The face-off between Delhi Metro Railway Corporation (DMRC) and the Municipal Corporation of Delhi (MCD) that has left 75 acres of prime property across the capital idle and developers stranded, comes after a series of Government orders that, DMRC officials say, clearly gave them the mandate that the MCD is objecting to.
Over a decade, as DMRC worked on Phase 1 of the Metro, it acquired about 340 hectares, of which 58% was government land, 39% agricultural land and 3 per cent private urban land. As the red, blue and yellow lines started dotting the city’s landscape, the MCD was kept informed that DMRC would develop the “surplus” prime property in the city along its routes — the same land where work is now stalled.
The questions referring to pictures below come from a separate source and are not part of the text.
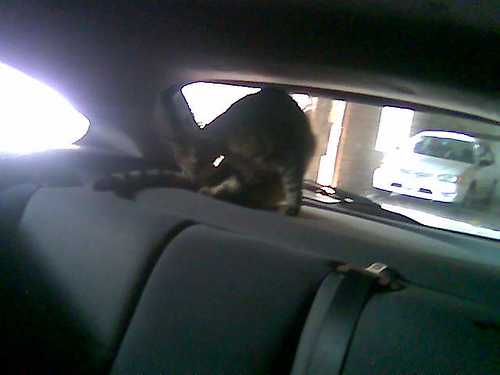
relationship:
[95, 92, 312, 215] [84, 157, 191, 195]
cat has tail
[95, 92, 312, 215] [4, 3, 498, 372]
cat on car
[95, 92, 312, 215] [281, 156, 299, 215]
cat has stripes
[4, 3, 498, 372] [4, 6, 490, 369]
car dark inside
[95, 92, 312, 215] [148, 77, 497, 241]
cat sits in back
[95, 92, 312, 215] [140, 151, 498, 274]
cat on back seat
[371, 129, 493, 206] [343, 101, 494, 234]
car in background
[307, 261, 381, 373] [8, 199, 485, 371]
belt on back seat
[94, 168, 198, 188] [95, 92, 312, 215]
tail of cat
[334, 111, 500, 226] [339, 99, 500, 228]
garage in back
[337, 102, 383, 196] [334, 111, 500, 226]
brick wall near garage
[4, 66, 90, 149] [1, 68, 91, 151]
sun through window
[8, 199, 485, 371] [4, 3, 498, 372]
seat of car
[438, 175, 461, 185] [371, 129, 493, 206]
headlights of car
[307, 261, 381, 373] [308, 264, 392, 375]
seatbelt ready to be used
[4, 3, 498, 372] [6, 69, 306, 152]
vehicle with natural light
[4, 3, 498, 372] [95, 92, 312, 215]
car showing windows and cat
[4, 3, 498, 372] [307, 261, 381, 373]
car showing seat belt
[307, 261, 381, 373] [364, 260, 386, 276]
belt with metal buckle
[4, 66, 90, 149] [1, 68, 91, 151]
sun entering side window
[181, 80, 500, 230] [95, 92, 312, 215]
window visible behind cat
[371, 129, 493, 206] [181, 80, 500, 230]
car visible through window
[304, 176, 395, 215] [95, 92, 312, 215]
wiper obstructed by cat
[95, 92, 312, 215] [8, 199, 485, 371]
cat touching seat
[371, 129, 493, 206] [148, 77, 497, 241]
car parked in back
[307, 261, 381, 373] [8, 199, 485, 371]
seatbelt on back seat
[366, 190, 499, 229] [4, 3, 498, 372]
ground behind car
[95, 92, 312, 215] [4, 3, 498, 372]
cat in car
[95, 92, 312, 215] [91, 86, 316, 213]
cat cleaning itself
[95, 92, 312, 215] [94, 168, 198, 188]
cat has a tail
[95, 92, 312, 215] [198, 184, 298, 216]
cat has paws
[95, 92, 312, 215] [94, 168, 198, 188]
cat's long tail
And for which the MCD is waving a Rs 452-crore property tax bill it wants the DMRC to pay.
Consider the following:
1996: DMRC’s financial plan was cleared by the Centre under which DMRC could develop property to generate up to 6 per cent of its revenue.
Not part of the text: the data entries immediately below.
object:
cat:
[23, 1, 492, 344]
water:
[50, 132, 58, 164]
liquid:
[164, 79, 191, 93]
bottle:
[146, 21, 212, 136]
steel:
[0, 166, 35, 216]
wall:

July 2003: MCD received a letter from Urban Development Ministry that the Cabinet, while “approving the proposal for implementation of the Delhi MRTS Project had also given its approval to permit the company (DMRC) to generate resources through property development” for 20 years.
July 2005: DMRC says that at a meeting chaired by then Chief Secretary S. Reghunathan, it was decided that Metro does not have to pay MCD any property tax. MCD says there’s nothing in writing.